New Zealand was one of the four sponsors of U.N. Security Council resolution 2334, which calls for a halt of development of Israeli settlements and the reestablishing of the pre-1967 war borders. The other sponsors were Venezuela, Malaysia and Senegal.

The resolution passed late last month by a vote of 14-0 with one abstention, the United States.

In the op-ed, McCullay wrote, “At the heart of this whole debate is whether we will see a future in which two states, Israel and Palestine, live side by side in peace and security. This two-state solution has been the accepted basis for resolving the Palestinian question for many decades now, enshrined in various negotiated accords and UN Security Council resolutions, and the focus for several unsuccessful attempts to broker final agreement between the parties.

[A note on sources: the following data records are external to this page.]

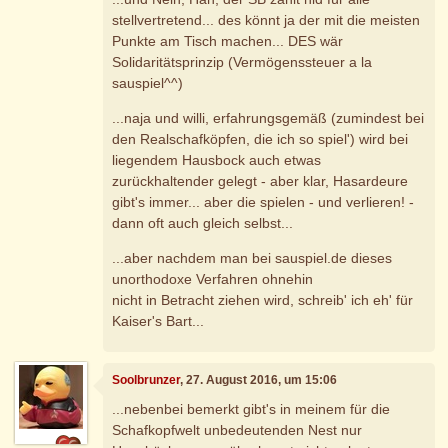
stellvertretend... des könnt ja der mit die meisten
Punkte am Tisch machen... DES wär
Solidaritätsprinzip (Vermögenssteuer a la
sauspiel^^)
...naja und willi, erfahrungsgemäß (zumindest bei
den Realschafköpfen, die ich so spiel') wird bei
liegendem Hausbock auch etwas
zurückhaltender gelegt - aber klar, Hasardeure
gibt's immer... aber die spielen - und verlieren! -
dann oft auch gleich selbst...
...aber nachdem man bei sauspiel.de dieses
unorthodoxe Verfahren ohnehin
nicht in Betracht ziehen wird, schreib' ich eh' für
Kaiser's Bart...
Soolbrunzer
, 27. August 2016, um 15:06
...nebenbei bemerkt gibt's in meinem für die
Schafkopfwelt unbedeutenden Nest nur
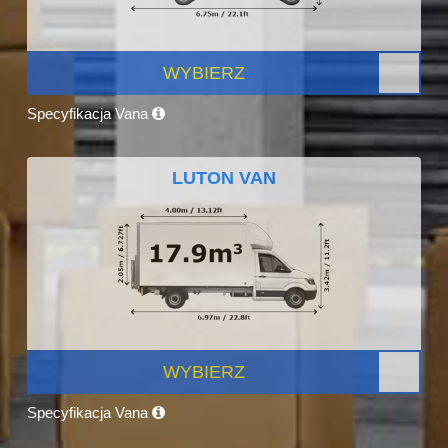
WYBIERZ
Specyfikacja Vana
LUTON VAN
WYBIERZ
Specyfikacja Vana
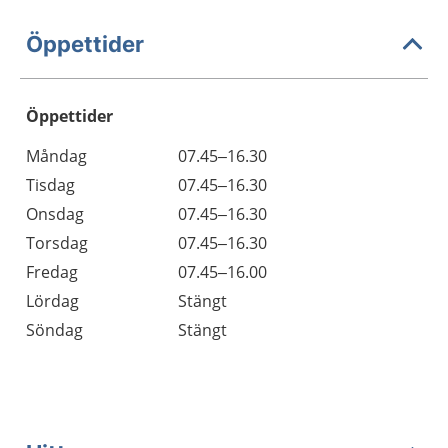
Öppettider
Öppettider
Öppettider
Kommentarer
Måndag
07.45–16.30
Dag
Tisdag
07.45–16.30
Onsdag
07.45–16.30
Torsdag
07.45–16.30
Fredag
07.45–16.00
Lördag
Stängt
Söndag
Stängt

He wrote that the resolution “reinforces the international community’s commitment to this negotiated outcome.” He added that the measure “condemns the obstacles to a negotiated two-state solution,” citing incitement, acts of violence and terror against civilians on both sides, “and the ongoing settlements program, which carves ever more deeply into the land available for a Palestinian state on the West Bank.”

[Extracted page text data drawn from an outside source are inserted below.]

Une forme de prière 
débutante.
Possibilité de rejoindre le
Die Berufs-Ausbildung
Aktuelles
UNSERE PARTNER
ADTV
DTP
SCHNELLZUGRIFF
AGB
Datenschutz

He added that New Zealand would not have supported the resolution if the “misleading and irresponsible claims made by critics of the resolution” were true. Among the claims are that it predetermines negotiations between Israel and the Palestinians, prevents Israelis from visiting Jewish holy sites, and changes the legal status of the West Bank.

If the claims were true, he added, the “U.S. would most certainly not have allowed the resolution to pass.”

Israel’s ambassador to New Zealand was recalled to Jerusalem following the vote.